On Monday’s blog, I will list my favorite research presented at the annual meeting of the American Association for the Study of Liver Diseases (AASLD). I devote today’s blog to the events that were most meaningful to me. 
Event #1: A rally protesting Gilead’s lack of medication coverage for all high risk hep C patients. The rally was spirited and managed to get a bit of media coverage. My favorite battle cries were, “No more baloney, give us Harvoni” and “Public health not corporate wealth.” I especially appreciated when physicians came up to us and said they were on our side, or gave the “thumbs up” sign.  
Event #2: A second rally urged physicians to be advocates for treating all people with hepatitis C, in other words, to following the HCV Guidelines. I never thought I’d see the day when I’d have a megaphone in my hand, declaring, “Providers are the key for testing hepatitis C.” It is worth noting, that providers also attended these rallies. 
Event #3: Project Inform and five other hepatitis advocacy organizations hosted a gathering of stakeholders titled, “Beyond the Walls of the Clinic: The Importance of Collaboration with Community Organizations to Address Viral Hepatitis.” This gathering of providers and community advocates discussed building partnerships to increase access to vital services and health care. 
It was amazing to be in the company of the many advocates from across the country.
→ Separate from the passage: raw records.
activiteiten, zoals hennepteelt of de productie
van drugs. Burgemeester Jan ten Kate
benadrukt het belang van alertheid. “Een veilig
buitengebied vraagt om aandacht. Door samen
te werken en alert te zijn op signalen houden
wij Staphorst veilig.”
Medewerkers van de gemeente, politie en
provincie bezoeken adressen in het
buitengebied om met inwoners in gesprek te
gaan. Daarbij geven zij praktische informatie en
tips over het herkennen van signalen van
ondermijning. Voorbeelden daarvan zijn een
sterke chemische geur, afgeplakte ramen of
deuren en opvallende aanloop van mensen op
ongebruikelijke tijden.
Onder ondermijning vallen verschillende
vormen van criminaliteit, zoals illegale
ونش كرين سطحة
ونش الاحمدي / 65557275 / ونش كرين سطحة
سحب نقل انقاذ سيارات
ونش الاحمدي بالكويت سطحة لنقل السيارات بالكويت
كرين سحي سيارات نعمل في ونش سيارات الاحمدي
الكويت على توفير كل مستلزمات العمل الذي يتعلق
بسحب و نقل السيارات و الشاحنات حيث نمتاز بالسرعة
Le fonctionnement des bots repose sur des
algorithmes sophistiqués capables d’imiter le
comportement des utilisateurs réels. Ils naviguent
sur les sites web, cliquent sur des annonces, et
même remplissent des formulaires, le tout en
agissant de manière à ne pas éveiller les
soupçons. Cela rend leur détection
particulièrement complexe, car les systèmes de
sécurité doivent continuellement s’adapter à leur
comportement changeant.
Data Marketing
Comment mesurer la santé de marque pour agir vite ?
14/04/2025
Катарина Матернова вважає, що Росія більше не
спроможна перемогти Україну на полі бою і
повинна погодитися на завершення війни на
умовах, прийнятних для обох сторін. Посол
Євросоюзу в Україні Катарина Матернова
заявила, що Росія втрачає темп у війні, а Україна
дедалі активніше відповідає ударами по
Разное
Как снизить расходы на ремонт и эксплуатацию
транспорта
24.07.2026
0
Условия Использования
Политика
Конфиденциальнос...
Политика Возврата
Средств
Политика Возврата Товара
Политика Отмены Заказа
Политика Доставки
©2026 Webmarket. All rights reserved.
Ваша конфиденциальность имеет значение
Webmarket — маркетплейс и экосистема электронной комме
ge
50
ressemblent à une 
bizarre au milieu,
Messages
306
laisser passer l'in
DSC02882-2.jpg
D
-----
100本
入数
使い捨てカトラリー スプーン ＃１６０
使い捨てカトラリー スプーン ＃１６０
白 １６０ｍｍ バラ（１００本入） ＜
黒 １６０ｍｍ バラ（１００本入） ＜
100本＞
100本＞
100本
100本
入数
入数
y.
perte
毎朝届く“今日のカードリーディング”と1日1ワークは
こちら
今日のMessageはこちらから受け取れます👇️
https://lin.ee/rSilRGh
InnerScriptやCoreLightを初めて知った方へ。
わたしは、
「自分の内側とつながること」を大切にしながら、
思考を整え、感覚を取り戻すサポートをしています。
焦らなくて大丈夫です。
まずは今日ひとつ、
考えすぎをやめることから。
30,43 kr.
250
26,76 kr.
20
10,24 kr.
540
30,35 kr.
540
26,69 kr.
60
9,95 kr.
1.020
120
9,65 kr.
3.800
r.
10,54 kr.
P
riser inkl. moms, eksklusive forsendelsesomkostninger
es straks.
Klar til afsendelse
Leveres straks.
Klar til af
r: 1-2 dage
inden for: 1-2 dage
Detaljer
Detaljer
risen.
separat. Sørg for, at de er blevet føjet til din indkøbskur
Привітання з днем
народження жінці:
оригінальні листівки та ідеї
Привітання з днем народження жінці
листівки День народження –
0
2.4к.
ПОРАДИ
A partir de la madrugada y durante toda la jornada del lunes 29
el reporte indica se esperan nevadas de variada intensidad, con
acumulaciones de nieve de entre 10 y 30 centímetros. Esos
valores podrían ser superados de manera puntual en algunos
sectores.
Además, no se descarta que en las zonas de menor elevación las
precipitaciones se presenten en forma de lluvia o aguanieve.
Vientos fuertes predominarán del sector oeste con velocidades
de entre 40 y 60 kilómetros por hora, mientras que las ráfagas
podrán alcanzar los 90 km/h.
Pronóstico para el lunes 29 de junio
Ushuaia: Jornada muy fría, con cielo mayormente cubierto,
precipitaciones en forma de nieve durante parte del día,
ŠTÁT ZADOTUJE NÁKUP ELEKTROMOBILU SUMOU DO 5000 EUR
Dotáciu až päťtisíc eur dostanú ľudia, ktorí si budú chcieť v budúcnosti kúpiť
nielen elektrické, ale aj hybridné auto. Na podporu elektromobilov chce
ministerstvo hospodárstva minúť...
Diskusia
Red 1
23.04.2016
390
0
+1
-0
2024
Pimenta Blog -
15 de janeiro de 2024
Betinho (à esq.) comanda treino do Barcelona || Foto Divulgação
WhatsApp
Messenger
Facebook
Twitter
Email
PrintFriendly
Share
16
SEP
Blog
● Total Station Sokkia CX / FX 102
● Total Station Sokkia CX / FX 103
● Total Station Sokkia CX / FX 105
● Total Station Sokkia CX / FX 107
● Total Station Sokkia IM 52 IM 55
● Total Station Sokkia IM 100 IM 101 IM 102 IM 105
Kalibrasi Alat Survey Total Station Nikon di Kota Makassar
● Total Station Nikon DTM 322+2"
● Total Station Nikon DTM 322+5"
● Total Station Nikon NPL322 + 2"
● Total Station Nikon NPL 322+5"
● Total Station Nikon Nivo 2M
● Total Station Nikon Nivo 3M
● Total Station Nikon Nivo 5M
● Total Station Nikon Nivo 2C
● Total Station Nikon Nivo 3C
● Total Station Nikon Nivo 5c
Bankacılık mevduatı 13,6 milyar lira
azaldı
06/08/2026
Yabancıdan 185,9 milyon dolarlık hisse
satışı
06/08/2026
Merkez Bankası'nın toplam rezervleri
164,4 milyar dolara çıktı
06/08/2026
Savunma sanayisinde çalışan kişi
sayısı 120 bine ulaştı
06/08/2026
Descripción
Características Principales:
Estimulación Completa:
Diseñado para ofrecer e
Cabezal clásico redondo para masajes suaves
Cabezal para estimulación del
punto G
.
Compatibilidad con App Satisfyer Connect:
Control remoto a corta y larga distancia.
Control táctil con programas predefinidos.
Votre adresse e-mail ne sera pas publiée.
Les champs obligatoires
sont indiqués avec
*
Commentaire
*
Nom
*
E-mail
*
The tragedy is that we had reason to be there in the first place. Gilead and other pharmaceutical companies have developed cures for hepatitis C. We should be celebrating that, rather than protesting the fact that many patients cannot get access to hepatitis C treatment. We are really all on the same side, trying to eradicate hep C. We shouldn’t be fighting each other; we should be working together. Perhaps our efforts will make a difference.